▸ GIVEN PASSAGE
+---+

Figure 4. The false gravid spot is under balancing selection in the wild.

(A) The false gravid spot (FGS) is present in all sampled populations across the X. birchmanni range (red polygon). Pie charts depict FGS phenotypic frequency in adult males, ranging from 0.11 to 0.50, with sample size in parentheses. Map shows elevation from 0 (white) to 3,000 m (black), with major rivers shown in blue and state boundaries shown in white. See also Figure S11.
(B) PSMC plot showing inferred population histories over the last ~100,000 generations of three X. birchmanni populations, Benito Juarez (BEJU), Coacuilco (COAC), and Izapa (IZAP), with variants called from ONT data. Izapa experienced a distinct demographic history from Benito Juarez and Coacuilco, including a sustained bottleneck.
(C) Recent population history at Izapa inferred from PSMC, showing a minimum Ne of 290 individuals around ~1,000 generations before the present.
(D) Outcome of simulations of neutral polymorphisms under the demographic history inferred for each population from PSMC (simulating 63,000–73,000 generations). In the absence of selection, polymorphisms are maintained in only 2.3% of simulations (n = 10,000) matching the demographic history in Izapa.
(E) Nucleotide diversity (π) within the inverted region in 23 individuals from Coacuilco compared with the distribution of all 8.8 kb windows from chromosome 2. The π value calculated in the inversion is in the top 0.24% chromosome-wide.
(F) Tajima’s D within the inversion falls within the top 6.97% of values chromosome-wide.
(G) The NCD1 value within the inversion is in the bottom 0.97% of values chromosome-wide.
Since some of the X. birchmanni populations surveyed occur in different river drainages, we next explored if the demographic history of these populations might inform our understanding of false gravid spot maintenance. Leveraging the long-read data we collected from Coacuilco, Izapa, and Benito Juarez, we ran PSMC,69 which implements the pairwise sequential Markovian coalescent to infer demographic histories (Figure 4B). We discovered that the Izapa population underwent a sustained bottleneck (estimated Ne as low as 293 individuals) for several thousand generations but has a contemporary false gravid spot frequency of 39% (Figure 4C). To explore the likelihood of false gravid spot maintenance in the absence of selection, we ran SLiM70 simulations of a neutral locus in populations matching the inferred demographic histories. We found a neutral locus was maintained as polymorphic in only 2.3% of all neutral simulations matching the demographic history of Izapa (Figure 4D; n = 10,000 simulations). This suggests that selection likely plays a role in maintenance of the false gravid spot in at least some X. birchmanni populations.

+---+

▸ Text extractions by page

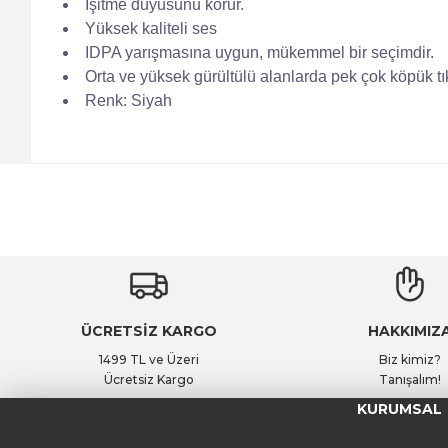
İşitme duyusunu korur.
Yüksek kaliteli ses
IDPA yarışmasına uygun, mükemmel bir seçimdir.
Orta ve yüksek gürültülü alanlarda pek çok köpük tık
Renk: Siyah
ÜCRETSİZ KARGO
HAKKIMIZ
1499 TL ve Üzeri
Biz kimiz?
Ücretsiz Kargo
Tanışalım!
KURUMSAL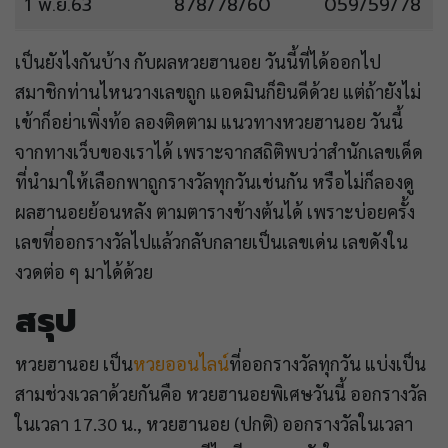
1 พ.ย.63
878/78/60
059/59/78
เป็นยังไงกันบ้าง กับผลหวยฮานอย วันนี้ที่ได้ออกไป
สมาชิกท่านไหนวางเลขถูก แอดมินก็ยินดีด้วย แต่ถ้ายังไม่
เข้าก็อย่าเพิ่งท้อ ลองติดตาม แนวทางหวยฮานอย วันนี้
จากทางเว็บของเราได้ เพราะจากสถิติพบว่าสำนักเลขเด็ด
ที่นำมาให้เลือกพาถูกรางวัลทุกวันเช่นกัน หรือไม่ก็ลองดู
ผลฮานอยย้อนหลัง ตามตารางข้างต้นได้ เพราะบ่อยครั้ง
เลขที่ออกรางวัลไปแล้วกลับกลายเป็นเลขเด่น เลขดังใน
งวดต่อ ๆ มาได้ด้วย
สรุป
หวยฮานอย เป็น
หวยออนไลน์
ที่ออกรางวัลทุกวัน แบ่งเป็น
สามช่วงเวลาด้วยกันคือ หวยฮานอยพิเศษวันนี้ ออกรางวัล
ในเวลา 17.30 น., หวยฮานอย (ปกติ) ออกรางวัลในเวลา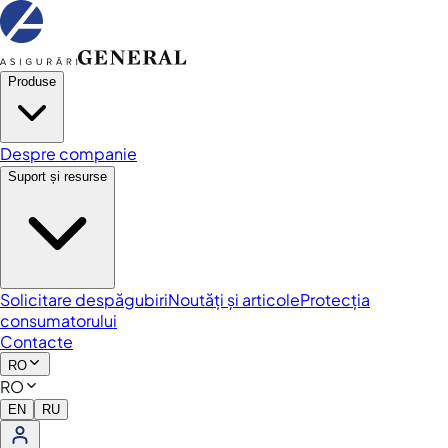
Produse
Despre companie
Suport și resurse
Solicitare despăgubiri
Noutăți și articole
Protecția
consumatorului
Contacte
RO
RO
EN
RU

+---+

▸ QUESTIONS
1. Return the passage on the false gravid spot word for word, starting with "Figure 4. The" and going on through "also Figure S11.".
2. Supply the next part of the passage on the false gravid spot in swordtail populations, picking up after its final sentence.

▸ RESULTS FOR EACH TASK
1.
Figure 4. The false gravid spot is under balancing selection in the wild.

(A) The false gravid spot (FGS) is present in all sampled populations across the X. birchmanni range (red polygon). Pie charts depict FGS phenotypic frequency in adult males, ranging from 0.11 to 0.50, with sample size in parentheses. Map shows elevation from 0 (white) to 3,000 m (black), with major rivers shown in blue and state boundaries shown in white. See also Figure S11.

2.
Finally, we investigated if the false gravid spot locus and linked regions displayed patterns of genetic variation consistent with balancing selection.71,72 We again leveraged the high coverage short-read dataset from the Coacuilco population, which had been collected agnostic to phenotype. Because we anticipated challenges calling variants from short-read data near the copy-number variable regions within the locus, we focused on the 8.8 kb chromosomal inversion. Compared with windows of the same size across chromosome 2, we found patterns of variation within the inversion consistent with balancing selection. The inversion displayed elevated nucleotide diversity (π; top 0.24%; Figure 4E) and Tajima’s D (top 6.97%; Figure 4F). Finally, the within-population non-central deviation statistic (NCD1), which has improved power compared to Tajima’s D,72,73 was also an outlier (bottom 0.97%; Figure 4G). We repeated this analysis considering only 8.8 kb windows that fell in the lower 8% quantile of recombination rate, matching the inferred recombination rate in the inverted region, and found similar results (π, top 0.33%; Tajima’s D, top 3.15%; NCD1, bottom 1.89%).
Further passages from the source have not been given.